Create your own chatbot with Llama2, Ollama and Gradio

4 min readDec 1, 2023

Image generated using Image Creator from Microsoft Designer

Overview

I’m going to demonstrate today how to quickly set up your own offline chatbot so you don’t have to worry about your data being used for training. It’s a lot simpler than you may think. Kudos to the creators of Gradio, Ollama, and of course Meta for opening up their Llama model. I won’t go into great detail about how these libraries and frameworks operate; instead, this tutorial will only walk you through the process of making a basic chatbot in Ubuntu/WSL. You should also be able to run it in any other OS with Python3 installed.

Requirements:

8 GB of RAM
20 GB disk space
Python 3.10 or above

Steps:

1. Install Ollama

curl https://ollama.ai/install.sh | sh

For manual installation, please visit the official page: https://github.com/jmorganca/ollama

We will be using it to download and run the llama models locally.

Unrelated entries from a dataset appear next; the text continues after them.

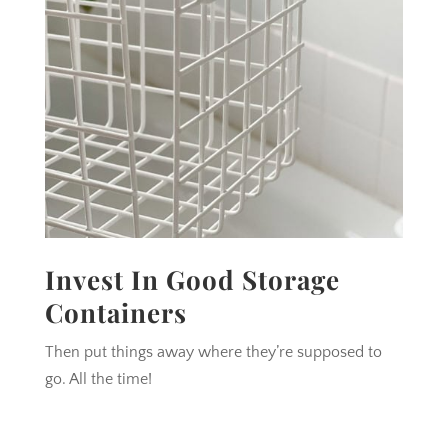
Invest In Good Storage
Containers
Then put things away where they’re supposed to
go. All the time!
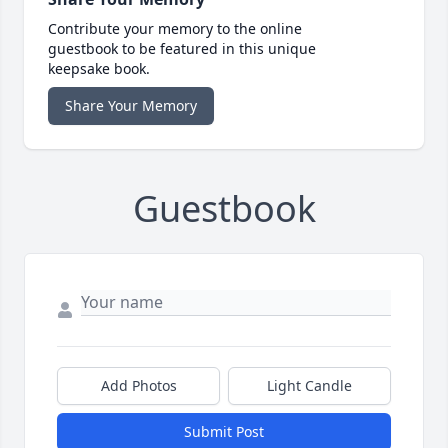
Contribute your memory to the online
guestbook to be featured in this unique
keepsake book.
Share Your Memory
Guestbook
Add Photos
Light Candle
Submit Post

2. Download and run LLama2:7B using Ollama

ollama run llama2

It will take some time to download the model for the first time, but after that it should not take much time to load. You should see something like this after the download is complete and should be able to chat with it in command line:

You can try the following to check if the Ollama server is running or not:

curl http://localhost:11434/api/generate -d '{
  "model": "llama2",
  "prompt":"Why is the sky blue?"
}'

If you do not get the response, you can start the server with the following command:

ollama serve

3. Install Gradio

pip install gradio

Gradio is an open-source Python library for creating customizable web interfaces. We will be using it to create a chat interface.

Also, I cannot stress enough about using virtual environments for your Python projects, as they isolate dependencies and prevent version conflicts, ensuring a smooth and consistent development experience.

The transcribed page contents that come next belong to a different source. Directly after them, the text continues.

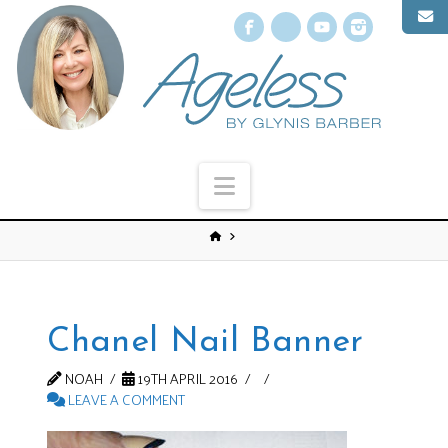
Facebook
X
YouTube
Instagr
Navigation
Chanel Nail Banner
NOAH
19TH APRIL 2016
LEAVE A COMMENT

Here is a really good article on how to use Python virtual environments: https://www.freecodecamp.org/news/how-to-setup-virtual-environments-in-python/

4. Code

Create a main.py file in your current project folder and copy the following:


import requests, json

import gradio as gr


model = 'llama2:latest' #You can replace the model name if needed
context = [] 



import gradio as gr

#Call Ollama API
def generate(prompt, context, top_k, top_p, temp):
    r = requests.post('http://localhost:11434/api/generate',
                     json={
                         'model': model,
                         'prompt': prompt,
                         'context': context,
                         'options':{
                             'top_k': top_k,
                             'temperature':top_p,
                             'top_p': temp
                         }
                     },
                     stream=False)
    r.raise_for_status()

 
    response = ""  

    for line in r.iter_lines():
        body = json.loads(line)
        response_part = body.get('response', '')
        print(response_part)
        if 'error' in body:
            raise Exception(body['error'])

        response += response_part

        if body.get('done', False):
            context = body.get('context', [])
            return response, context



def chat(input, chat_history, top_k, top_p, temp):

    chat_history = chat_history or []

    global context
    output, context = generate(input, context, top_k, top_p, temp)

    chat_history.append((input, output))

    return chat_history, chat_history
  #the first history in return history, history is meant to update the 
  #chatbot widget, and the second history is meant to update the state 
  #(which is used to maintain conversation history across interactions)


#########################Gradio Code##########################
block = gr.Blocks()


with block:

    gr.Markdown("""<h1><center> Jarvis </center></h1>
    """)

    chatbot = gr.Chatbot()
    message = gr.Textbox(placeholder="Type here")

    state = gr.State()
    with gr.Row():
        top_k = gr.Slider(0.0,100.0, label="top_k", value=40, info="Reduces the probability of generating nonsense. A higher value (e.g. 100) will give more diverse answers, while a lower value (e.g. 10) will be more conservative. (Default: 40)")
        top_p = gr.Slider(0.0,1.0, label="top_p", value=0.9, info=" Works together with top-k. A higher value (e.g., 0.95) will lead to more diverse text, while a lower value (e.g., 0.5) will generate more focused and conservative text. (Default: 0.9)")
        temp = gr.Slider(0.0,2.0, label="temperature", value=0.8, info="The temperature of the model. Increasing the temperature will make the model answer more creatively. (Default: 0.8)")


    submit = gr.Button("SEND")

    submit.click(chat, inputs=[message, state, top_k, top_p, temp], outputs=[chatbot, state])


block.launch(debug=True)

5. Run the ChatBot UI

python3 main.py

You should see the following interface:

And you can now your chatbot is ready:

Conclusion

As I said earlier, the aim of this tutorial was to guide you how to run it rather than to explain how it all works. If you face any errors while running the above code, let me know.